• Listed records:
******
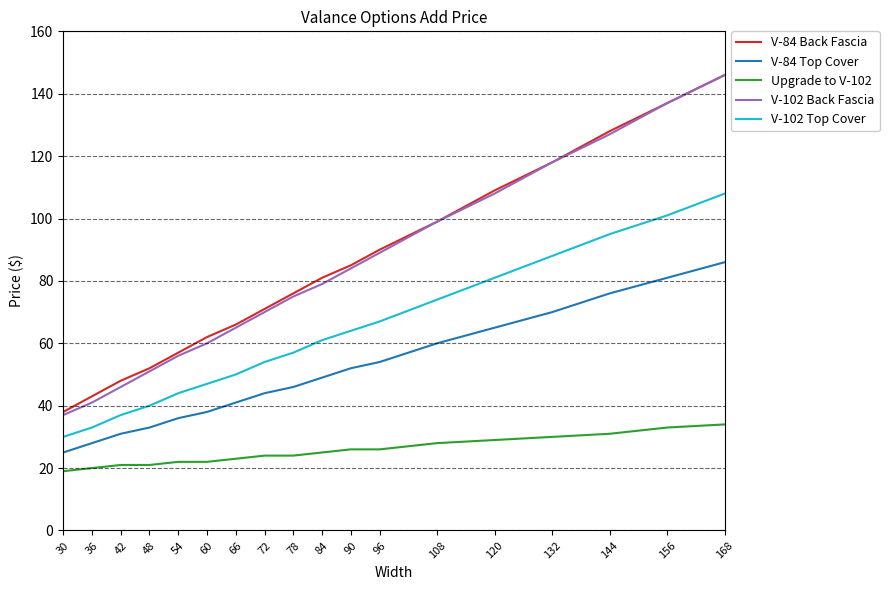

Reading right to left, list all the values displayed in this chart.

V-84 Back Fascia: 146	137	128	118	109	99	90	85	81	76	71	66	62	57	52	48	43	38
V-84 Top Cover: 86	81	76	70	65	60	54	52	49	46	44	41	38	36	33	31	28	25
Upgrade to V-102: 34	33	31	30	29	28	26	26	25	24	24	23	22	22	21	21	20	19
V-102 Back Fascia: 146	137	127	118	108	99	89	84	79	75	70	65	60	56	51	46	41	37
V-102 Top Cover: 108	101	95	88	81	74	67	64	61	57	54	50	47	44	40	37	33	30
******
• Task goal: Reproduce every entry above word for word, leaving out the pictures.

• Result of the task:
Reading right to left, list all the values displayed in this chart.

V-84 Back Fascia: 146	137	128	118	109	99	90	85	81	76	71	66	62	57	52	48	43	38
V-84 Top Cover: 86	81	76	70	65	60	54	52	49	46	44	41	38	36	33	31	28	25
Upgrade to V-102: 34	33	31	30	29	28	26	26	25	24	24	23	22	22	21	21	20	19
V-102 Back Fascia: 146	137	127	118	108	99	89	84	79	75	70	65	60	56	51	46	41	37
V-102 Top Cover: 108	101	95	88	81	74	67	64	61	57	54	50	47	44	40	37	33	30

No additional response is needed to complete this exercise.